Bottom Round Roast Cooking Time Chart

From the back leg of cow, a bottom round roast is a highly stringy cut, as in that area the beast have walked many miles. You cannot simply throw this meat into an oven at high heat and hope for the best. Here’s how to avoid toughness while cooking it, and what not to do.

Bottom round can become dry if overcooked. To tackle their chief problem (connective tissue), here’s how long and when to cook them: For many home cooks, the clock is the tool of choice rather than the thermometer, but what happens when your oven doesn’t match up? And then there’s matter of shape (and size) of meat itself.

How to Cook Bottom Round Roast

The suggested roasting time for this recipe: roughly twenty minutes per pound at 325 degrees Fahrenheit. But that’s just a guess. To determine doneness, you must use an instant-read thermometer, inserting it into the center of thickest section of meat. For most tender and flavorful results, you’re aiming for medium rare, which means an internal temperature of one hundred thirty-five degrees Fahrenheit.

According to visual guide, once you pull the roast out of oven, it will continue cooking on the plate: take the roast out roughly five to ten degrees shy of your desired number. Letting it sit there longer than necessary so that the meat hits the very last degree in the oven would of give a well-done roast at serving time.

When it’s time to serve, allow the roast to rest for a minimum of 15 minutes under loose foil, so that juices has a chance to redistribute from the center outward. Cutting into the meat right away will cause the juices to run out on the cutting board rather than remain within the roast.

To further tenderize each bite, make sure you slices against the grain; aligning your knife at a right angle to the muscle fibers shorten those strands.

If you don’t want to wait for it (or worry about it) in the oven, use your slow cooker instead. Cook a three to five pound roast on low for six to 10 hours, depending on size. The long, slow cooking break down the muscle fibers, making it fork-tender. You’ll need to add some liquid. Wine or beef broth, and, since there’s no one watching over things, the sauce will reduce to a rich, complementary gravy as you go about your business. Plan ahead; this method is also easier than paying active attention.

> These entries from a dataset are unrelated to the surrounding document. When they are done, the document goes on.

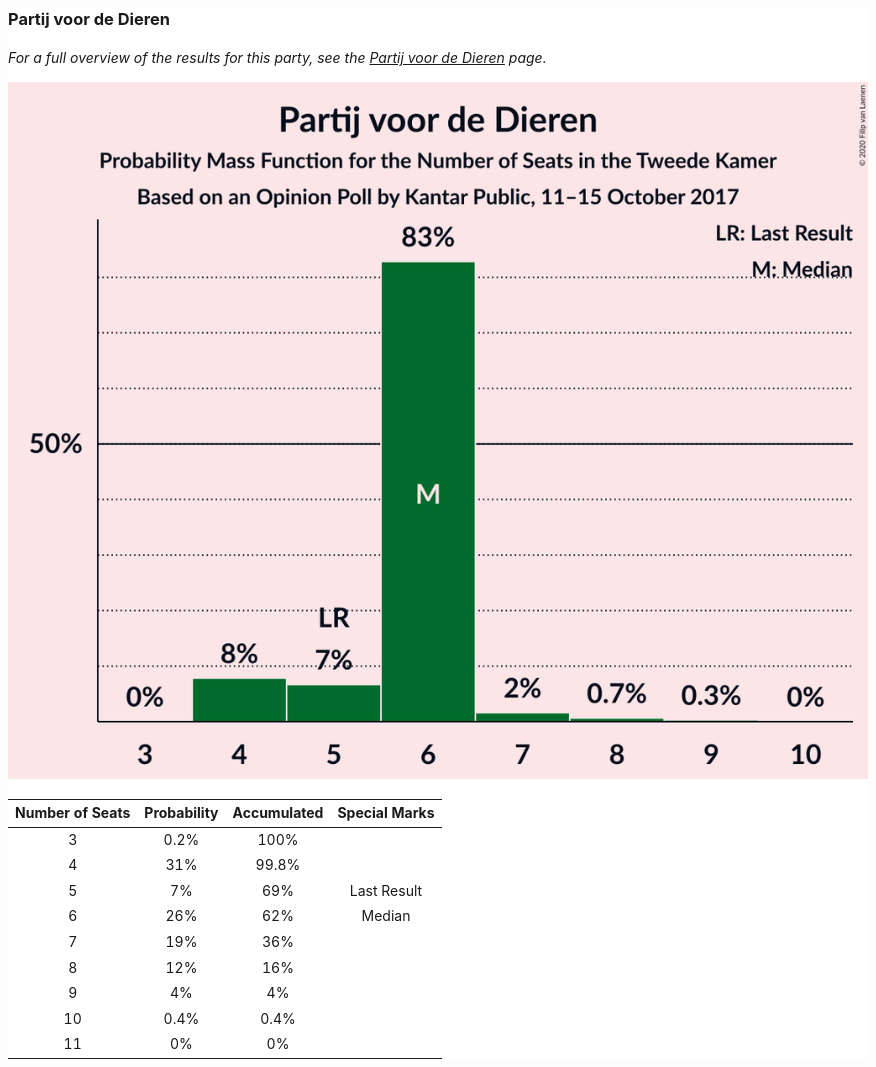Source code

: ### Partij voor de Dieren

*For a full overview of the results for this party, see the [Partij voor de Dieren](party-partijvoordedieren.html) page.*

![Graph with seats probability mass function not yet produced](2017-10-15-KantarPublic-seats-pmf-partijvoordedieren.png "Seats Probability Mass Function")

| Number of Seats | Probability | Accumulated | Special Marks |
|:---------------:|:-----------:|:-----------:|:-------------:|
| 3 | 0.2% | 100% |  |
| 4 | 31% | 99.8% |  |
| 5 | 7% | 69% | Last Result |
| 6 | 26% | 62% | Median |
| 7 | 19% | 36% |  |
| 8 | 12% | 16% |  |
| 9 | 4% | 4% |  |
| 10 | 0.4% | 0.4% |  |
| 11 | 0% | 0% |  |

Whichever method you choose (braise or roast), make sure to prepare your meat beforehand by bringing it up to room temperature which will ensure even cooking. For the same reason (flavor penetrates the lean meat more easily), season the roast liberally with salt and pepper at least several hours ahead of time, ideally overnight. If you’re roasting, searing the meat first creates a nice crust, but use the times/temperatures as a general guideline only; trust your thermometer!

Resting the meat properly, slicing thinly across the grain, and following these few easy steps will turn that tough piece of meat into tender, juicy beef.